"You really must tell me what you mean," and Mrs. Dorriman, the gentlest of women, had so to speak all her feathers ruffled now.
"People say he drinks," answered Mrs. Wymans, with that sudden misgiving as to the wisdom of her words which made her wish them unsaid immediately they had passed her lips.
"That I am sure is not the case," returned Mrs. Dorriman; she felt quite convinced that had there been any truth about this she would have heard it counted against him when her brother had been so incensed with her and had said many bitter things.
"I am so very glad to hear it," and Mrs. Wymans lost her sense of discomfort, since it was not true.
"It was a curious marriage for a young girl to make," she remarked abruptly, since she found Mrs. Dorriman's silence a little oppressive.
"I think it was; but, though my brother offered them a home, he had, of course, no real authority over them."
"Ah," said Mrs. Wymans, enchanted to have got at the root of the matter, "people were rather puzzled at his having taken them up so much; do you very much mind telling me, dear Mrs. Dorriman, how it all was? What was the real bond of union?"

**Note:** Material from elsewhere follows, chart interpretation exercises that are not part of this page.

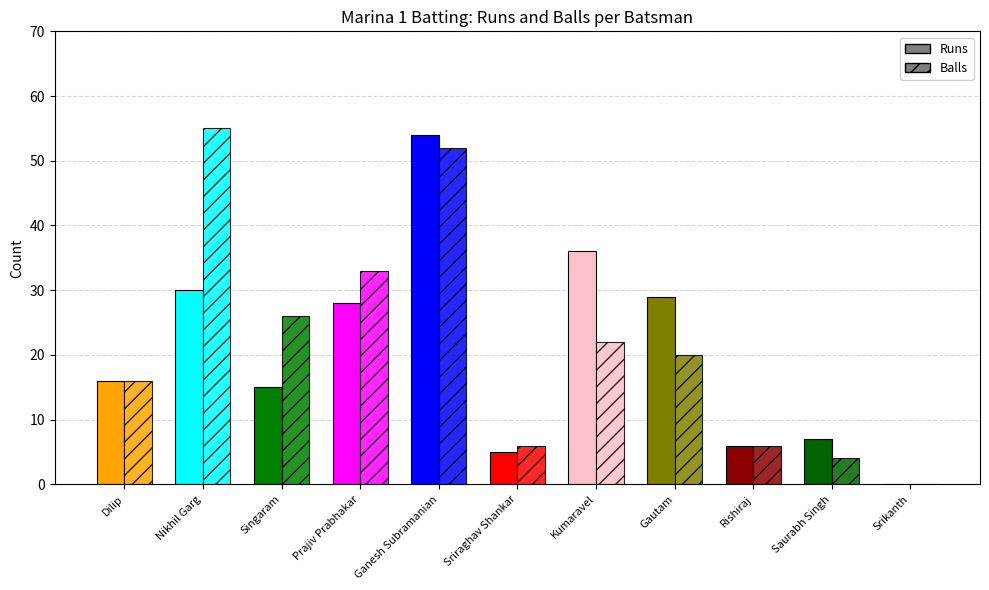

Is it true that Balls equals 1 at Saurabh Singh?

False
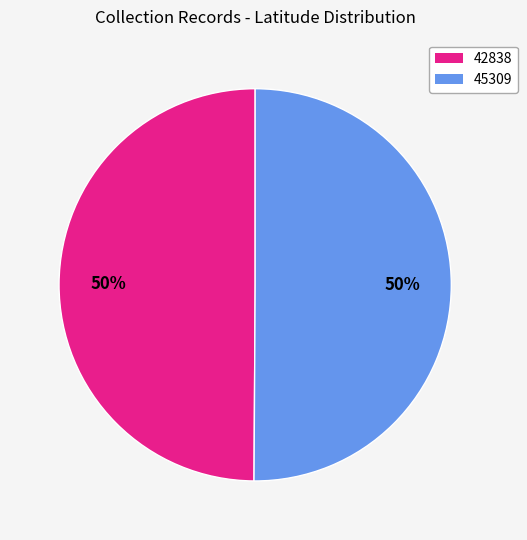

Do 42838 and 45309 together represent more than half of the pie?

Yes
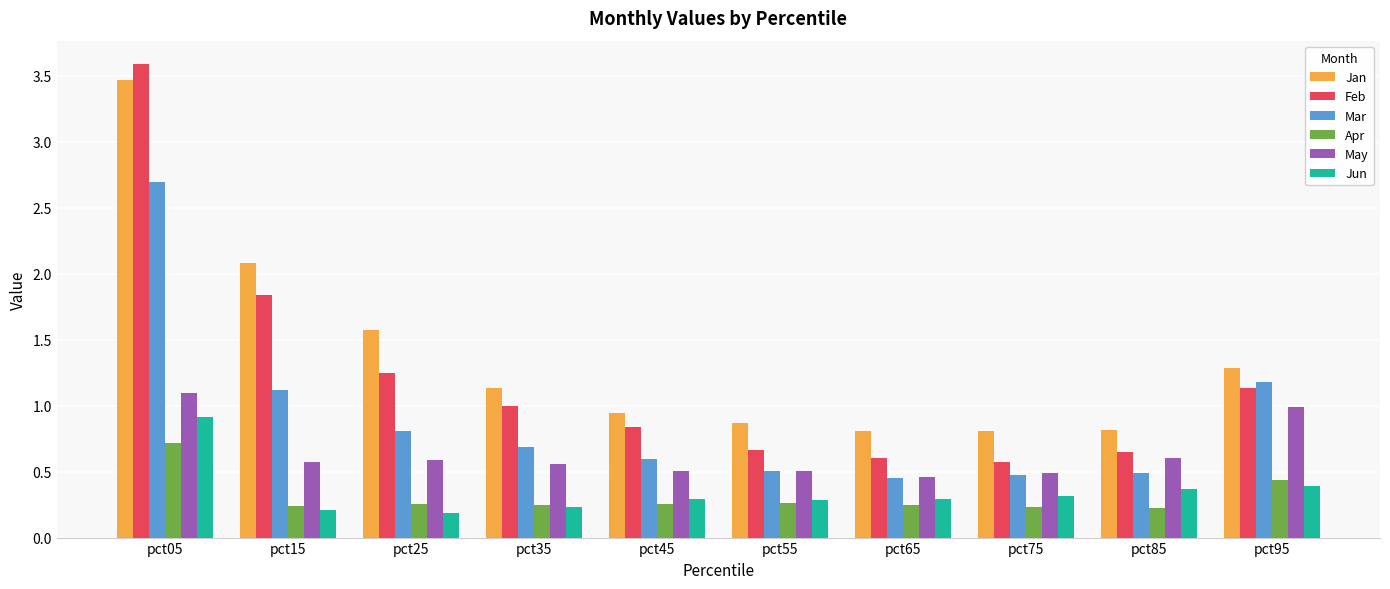

Is the value of Feb at pct65 greater than the value of Jan at pct25?

No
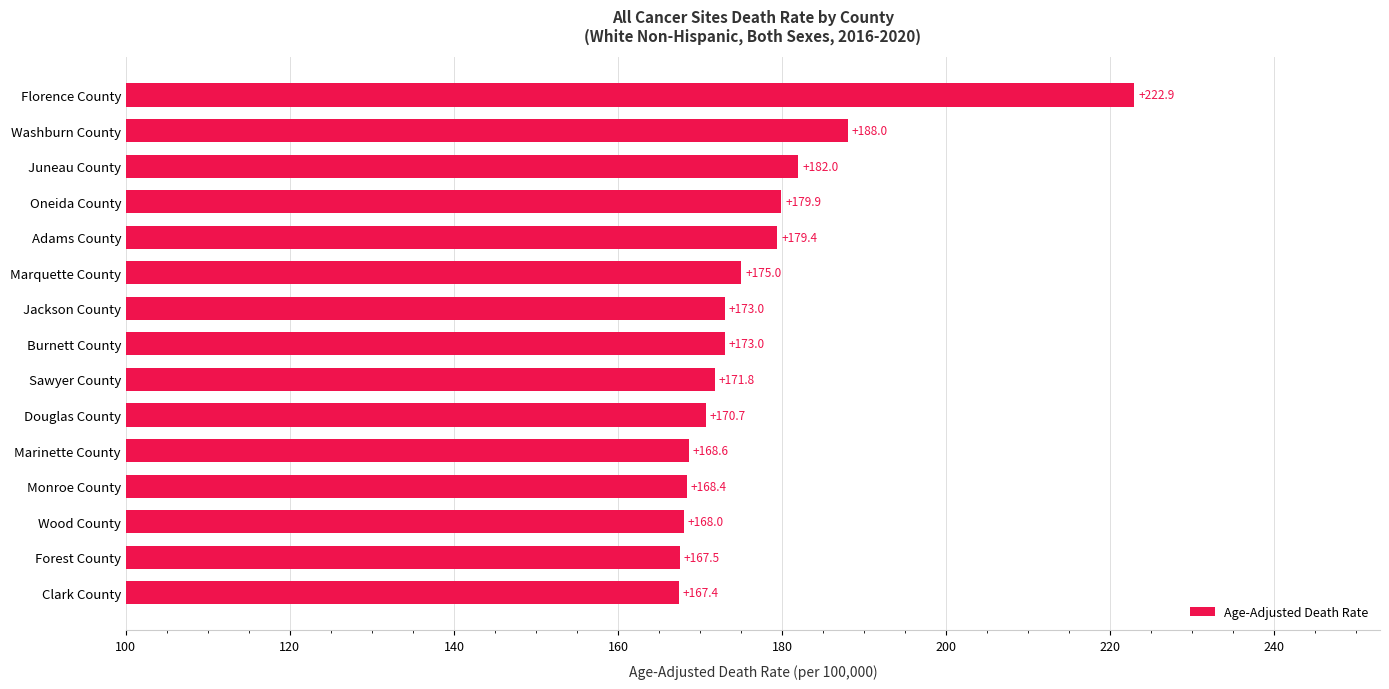

What is the maximum value shown in the chart?

222.9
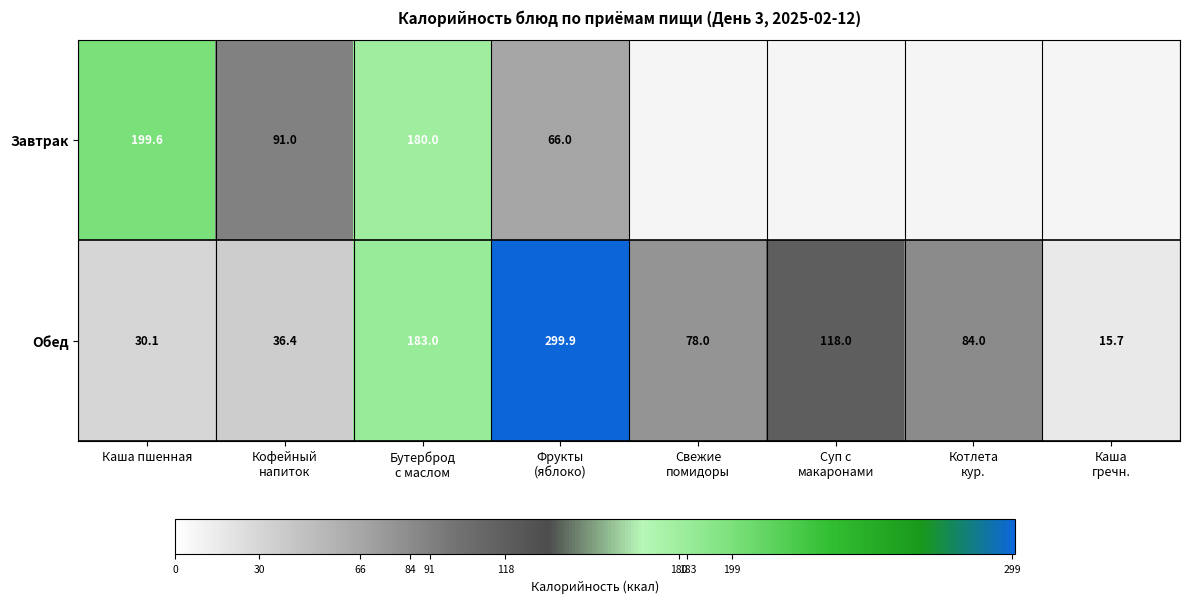

What is the difference between the highest and lowest values at Каша пшенная?

169.5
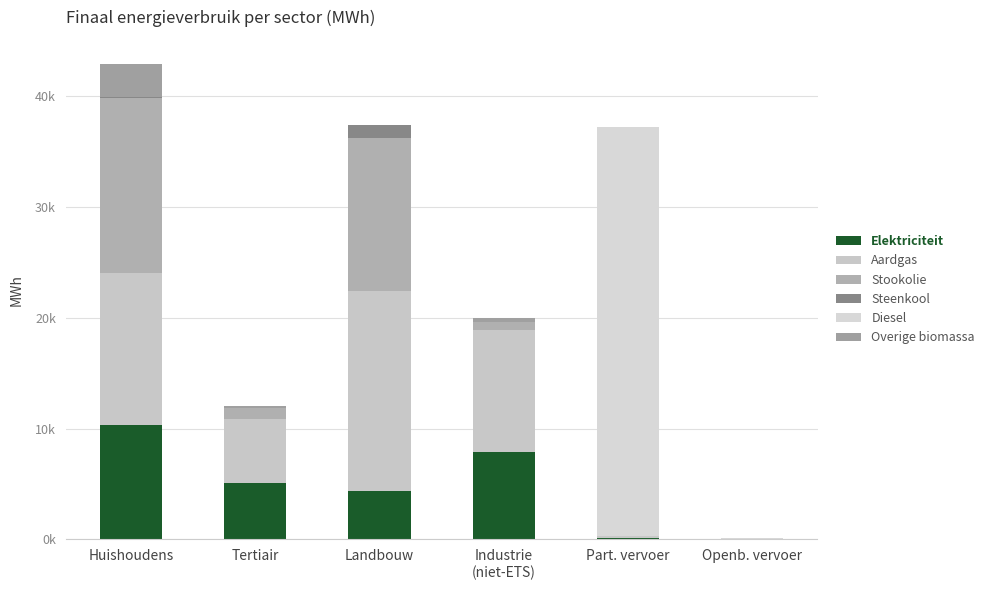

Which has a higher value, Huishoudens or Industrie
(niet-ETS)?

Huishoudens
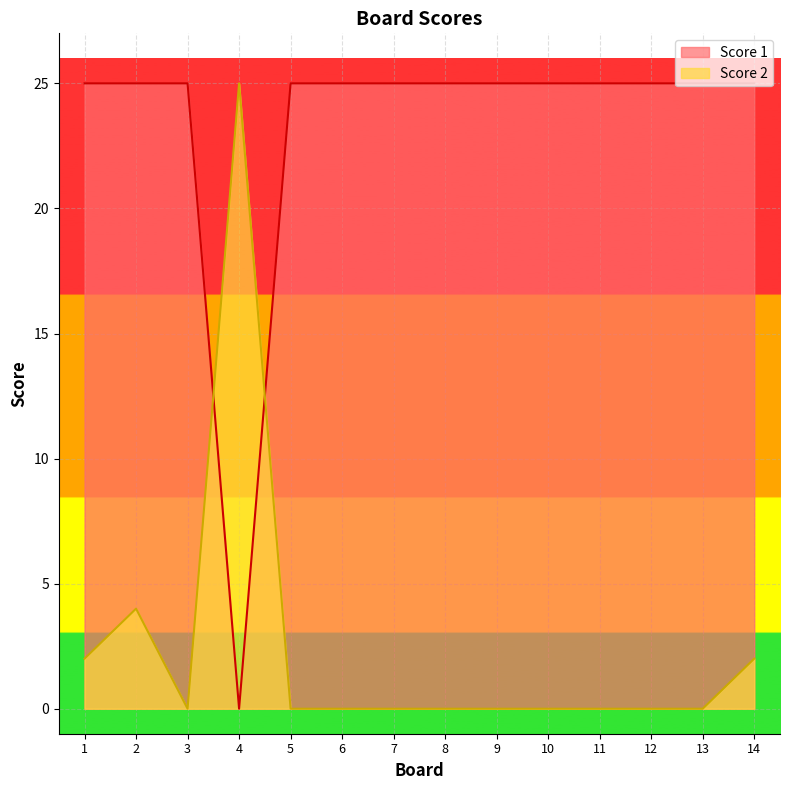

Which series has the widest spread of values?

Score 1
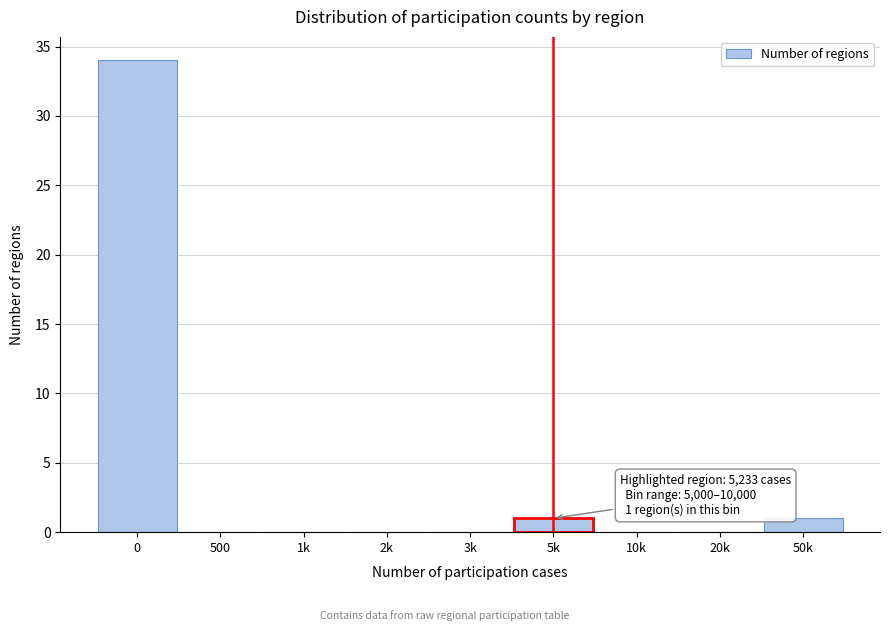

Reading left to right, transcribe all the data shown in this chart.

0=34	500=0	1k=0	2k=0	3k=0	5k=1	10k=0	20k=0	50k=1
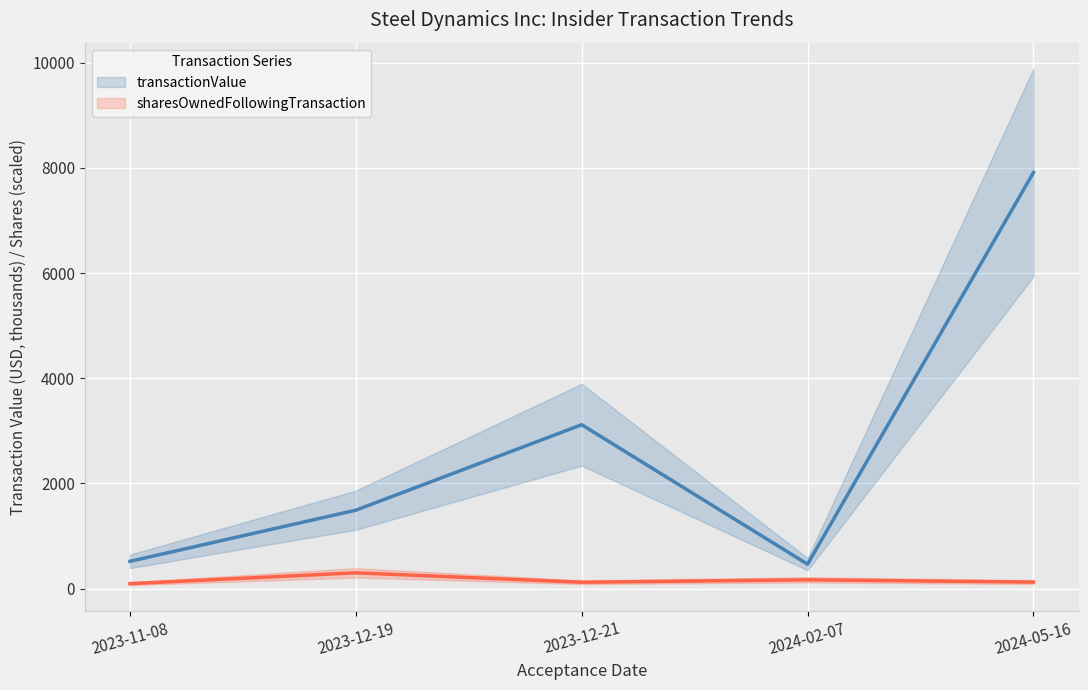

Reading right to left, list all the values displayed in this chart.

transactionValue: 2024-05-16=7914.2	2024-02-07=463.4	2023-12-21=3116.2	2023-12-19=1490.6	2023-11-08=517.5
sharesOwnedFollowingTransaction: 2024-05-16=122.7	2024-02-07=166.1	2023-12-21=120.0	2023-12-19=298.8	2023-11-08=92.9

"Why should I mind telling you so simple a thing?" and Mrs. Dorriman's amused face was quite a little shock to her visitor; "they are his wife's nieces: he is their uncle by marriage, and being, as you are probably aware, devoted to his wife's memory, he was glad to befriend them."
"And is this really all?" exclaimed Mrs. Wymans, who could hardly get over her disappointment. "Why we all thought—every one thought—and people said something else."
"People are wrong," said Mrs. Dorriman, with a laugh that was a very genuine one; "I cannot myself understand the interest taken in these private matters, but that is the simple fact. Mr. Rivers and my brother married two sisters, who were devoted to each other. When Mrs. Rivers died she recommended her children to Mrs. Sandford, and at her death my brother promised to befriend them. It seems to me such a simple thing."